● **YOUR TASK**: Copy each line containing the word "error" from the records that follow, please.

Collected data
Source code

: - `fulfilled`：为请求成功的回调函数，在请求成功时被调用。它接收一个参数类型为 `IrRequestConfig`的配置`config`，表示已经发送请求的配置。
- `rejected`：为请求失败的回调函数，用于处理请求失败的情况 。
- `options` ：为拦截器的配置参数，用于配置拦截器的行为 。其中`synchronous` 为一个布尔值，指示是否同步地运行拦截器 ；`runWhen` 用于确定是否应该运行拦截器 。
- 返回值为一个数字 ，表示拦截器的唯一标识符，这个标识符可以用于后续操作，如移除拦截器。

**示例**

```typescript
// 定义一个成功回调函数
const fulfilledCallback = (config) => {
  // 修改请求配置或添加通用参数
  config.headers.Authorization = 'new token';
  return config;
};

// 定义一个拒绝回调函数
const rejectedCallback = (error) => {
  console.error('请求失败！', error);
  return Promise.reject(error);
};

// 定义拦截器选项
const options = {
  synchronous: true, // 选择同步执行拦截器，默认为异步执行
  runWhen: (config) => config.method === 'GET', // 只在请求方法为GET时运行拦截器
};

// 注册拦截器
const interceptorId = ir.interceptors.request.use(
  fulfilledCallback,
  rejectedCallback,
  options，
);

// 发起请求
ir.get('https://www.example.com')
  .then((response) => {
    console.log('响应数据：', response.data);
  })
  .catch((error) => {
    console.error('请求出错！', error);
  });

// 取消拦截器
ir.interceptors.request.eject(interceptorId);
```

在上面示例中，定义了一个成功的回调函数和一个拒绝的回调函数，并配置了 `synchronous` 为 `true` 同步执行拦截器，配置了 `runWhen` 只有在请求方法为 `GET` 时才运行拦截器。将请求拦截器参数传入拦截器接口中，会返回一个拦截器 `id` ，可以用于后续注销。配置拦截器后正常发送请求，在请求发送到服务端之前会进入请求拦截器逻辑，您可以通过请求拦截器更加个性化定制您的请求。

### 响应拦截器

● **COMPLETED TASK**:
const rejectedCallback = (error) => {
  console.error('请求失败！', error);
  return Promise.reject(error);
  .catch((error) => {
    console.error('请求出错！', error);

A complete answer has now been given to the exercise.